God, this was confusing.

But he didn’t even know how to talk to anyone under the age of twenty, let alone what kind of toys to buy. His own dad had been so absent, he had zero models for how to not fuck up stuff like that up. She seriously had nothing to worry about.

And yet there was no way he could put down that photograph, tell Claire how nice it was nice to see her, and be on his way.

“When can I meet her?” he said before he lost his nerve.

“What?”

“You heard me.”

“Ryan—”

He held up a hand. “I’m sober now, Claire. Completely. I know it doesn’t change the past, but you don’t have to worry about me”—he looked around, not sure what to say—“doing anything stupid.”

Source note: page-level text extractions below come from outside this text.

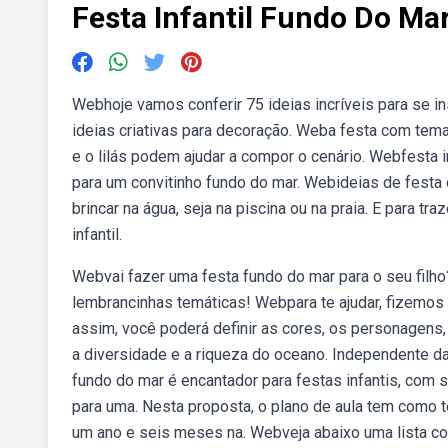
Festa Infantil Fundo Do Ma
Webhoje vamos conferir 75 ideias incríveis para se in
ideias criativas para decoração. Weba festa com tem
e o lilás podem ajudar a compor o cenário. Webfesta in
para um convitinho fundo do mar. Webideias de festa
brincar na água, seja na piscina ou na praia. E para tra
infantil.
Webvai fazer uma festa fundo do mar para o seu filh
lembrancinhas temáticas! Webpara te ajudar, fizemos
assim, você poderá definir as cores, os personagens,
a diversidade e a riqueza do oceano. Independente da
fundo do mar é encantador para festas infantis, com 
para uma. Nesta proposta, o plano de aula tem como 
um ano e seis meses na. Webveja abaixo uma lista c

She took a deep breath. “I’m very happy to hear that.”

Ouch. He knew he didn’t deserve anything more than that. He was being impulsive. Crazy. But if she thought he could look at that photograph and just walk away, she’d clearly never known him at all.

“We should at least talk about it,” he said.

“We are talking.”

“I mean later.”

She shook her head. “I’m booked all day.”

“Tonight,” he countered immediately. “Let me buy you a drink.”

Please, he thought. He had no idea what he was doing or what he thought was going to happen. But he wasn’t going to leave Gold Mountain without at least laying eyes on his own flesh and blood. Another giant wave of holy shit rolled through him.

Claire rolled her eyes. “You just told me you weren’t drinking. Or did you already forget?”

“That’s not what I meant. Come to the hotel where I’m staying. You’ll have a Chardonnay, I’ll have coffee, and we’ll get dessert.”

“That’s not fair,” she said.

He felt his eyes softening as he looked at her. Didn’t she understand? “I don’t care if you have something when I don’t. I’m a big boy. I can handle it.”

“I mean, it’s not fair to bribe me with chocolate.”

He knew he didn’t always smile for real. It was hard sometimes to feel it all the way. But this was one grin he couldn’t tamp down.

“Still got a sweet tooth?”

“What hotel are you staying at?” she asked, completely sidestepping his attempt to remind her how well he’d once known her.

“The Cascade.”

Her eyebrows shot up. “Your label is putting you up there? Square One must be doing well.”

He couldn’t deny that part was sort of true, but he had to shake his head.

“This one’s on me. I was supposed to be in Seattle last night, flying to Chicago today.”

There. The truth.

He could see how much it stunned her to realize he’d stayed for her—and was still staying for her. And for Maya. He could also see how quickly she tried to recover.

“So you’re saying it wouldn’t be very nice of me not to see you tonight,” she said.

“And you, Claire Collins, are still the sweetest girl I know.”

He leaned over the desk. To put the photograph back, sure, but also to get close enough to remind her that he was no stranger. That once, all she’d wanted was to put her hands on him—and not nearly as chastely as what had just happened in the massage room. She couldn’t let him get on that plane without granting him this one small thing. A chance to meet his daughter and to show Claire he wasn’t the man he used to be.

And a chance for him to see first-hand the life he’d missed out on before he’d understood all he was throwing away.